The results of the analysis focused mainly on the welded joints within the vehicles. Any potentially problematic joints were scrutinised further using the third-party application FEWeld, which takes the ANSYS results and evaluates the weld stress in further detail. From this, a stress contour was created that clearly highlighted possible areas of weakness.
The analysis was overall said to have provided confidence in the structural design of the MRAV and proved so successful the technique was later used to investigate the cost and weight-saving measures of the design.
Acquiring the information to feed into fatigue analysis software packages can be a costly business. Measuring load components and conducting stress analysis involves employing teams of people, keeping the subject operational and installing systems to conduct trials, which can run into thousands of pounds. Because of this, the data is not always as good as it should be, which can affect the accuracy of the fatigue life predictions.
“Fatigue analysis software is not always wonderfully accurate,” says Irving. “People get around this by inputting data for different materials or reducing the level of stress to get the optimum calculated fatigue life. This life can then be calibrated against an experimentally measured life. The effects of changes in material or stress can be accurately assessed; but absolute fatigue life can be difficult to calculate accurately.”
Irving and his team conducted an experiment once where 12 organisations were asked to use their fatigue analysis software to calculate the fatigue life of a sample component on a helicopter.
“We then did an experimental measurement to find the correct answer, which was 400 flight hours,” Irving adds. “While some of the companies were within a few hours, some suggested the fatigue life should be 250 hours and one said it was 12,000.”
However, Draper believes that the advancements in research over the last couple of years mean the accuracy of fatigue analysis software is equal to anything else in engineering, once the data entry is right.
“We can estimate what an allowable stress is to an accuracy of within 5% now,” he says. “That puts us on a par with anything else in the field.”
The industry is also becoming aware of this. Leading IT researcher Gartner expects software spending to increase 1.5% in 2010. However, the picture for the niche fatigue analysis software market looks far rosier, according to Draper.

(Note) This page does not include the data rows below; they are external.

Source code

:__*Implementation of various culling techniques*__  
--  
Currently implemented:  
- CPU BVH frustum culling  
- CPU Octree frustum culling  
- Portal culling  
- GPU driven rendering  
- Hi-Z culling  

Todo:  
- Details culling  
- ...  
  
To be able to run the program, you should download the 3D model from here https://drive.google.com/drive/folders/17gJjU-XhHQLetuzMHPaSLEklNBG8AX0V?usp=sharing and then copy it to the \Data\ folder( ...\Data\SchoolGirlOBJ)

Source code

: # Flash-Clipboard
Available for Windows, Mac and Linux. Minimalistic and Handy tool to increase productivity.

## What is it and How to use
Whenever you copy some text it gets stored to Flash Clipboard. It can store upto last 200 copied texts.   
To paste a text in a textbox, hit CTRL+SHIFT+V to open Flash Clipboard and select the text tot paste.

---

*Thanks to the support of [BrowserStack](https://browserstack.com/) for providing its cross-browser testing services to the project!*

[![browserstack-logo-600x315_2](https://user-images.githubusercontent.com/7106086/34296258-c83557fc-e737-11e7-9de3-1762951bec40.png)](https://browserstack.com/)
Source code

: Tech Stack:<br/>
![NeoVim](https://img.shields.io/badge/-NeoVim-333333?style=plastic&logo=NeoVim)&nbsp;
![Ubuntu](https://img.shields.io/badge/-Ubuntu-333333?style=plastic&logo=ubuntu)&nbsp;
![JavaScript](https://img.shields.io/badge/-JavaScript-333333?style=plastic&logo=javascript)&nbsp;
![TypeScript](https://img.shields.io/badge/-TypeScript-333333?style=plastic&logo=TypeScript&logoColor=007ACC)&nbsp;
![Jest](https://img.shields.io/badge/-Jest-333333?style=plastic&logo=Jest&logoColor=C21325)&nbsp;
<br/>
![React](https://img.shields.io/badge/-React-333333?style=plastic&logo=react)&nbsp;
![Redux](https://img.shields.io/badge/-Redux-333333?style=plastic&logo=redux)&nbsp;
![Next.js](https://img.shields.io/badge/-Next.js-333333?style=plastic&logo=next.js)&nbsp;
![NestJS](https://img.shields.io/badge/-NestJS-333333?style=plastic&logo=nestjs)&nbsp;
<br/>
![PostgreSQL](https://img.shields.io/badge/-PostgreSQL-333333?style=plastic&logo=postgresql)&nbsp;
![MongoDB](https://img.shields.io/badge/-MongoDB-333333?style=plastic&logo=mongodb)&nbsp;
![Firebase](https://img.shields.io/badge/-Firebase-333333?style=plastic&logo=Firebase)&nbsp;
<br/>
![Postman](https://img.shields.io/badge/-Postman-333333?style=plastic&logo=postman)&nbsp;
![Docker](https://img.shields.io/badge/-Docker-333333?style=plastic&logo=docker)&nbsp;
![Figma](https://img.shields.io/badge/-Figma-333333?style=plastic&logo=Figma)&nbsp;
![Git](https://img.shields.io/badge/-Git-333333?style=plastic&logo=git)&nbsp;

“It’s very difficult to put a figure on it, but I’d say this market is growing by about 30% each year,” he says. “This kind of growth will continue as more companies and more industries are being forced into reducing costs. The high cost of raw materials means you can’t just throw metal at problems like fatigue anymore.”
Although acknowledging that cost of procuring information to feed into the software may prevent some companies from using it, Irving also predicts a bright future for the market.
“Fatigue analysis software will become more widely adopted as it becomes further integrated with CAD packages,” he says. “I think there needs to be more transparency and a set of standards introduced, so there is more uniformity on fatigue life predictions. But ultimately, as a service experience, I expect the market will grow and the software will become more accurate as time progresses.”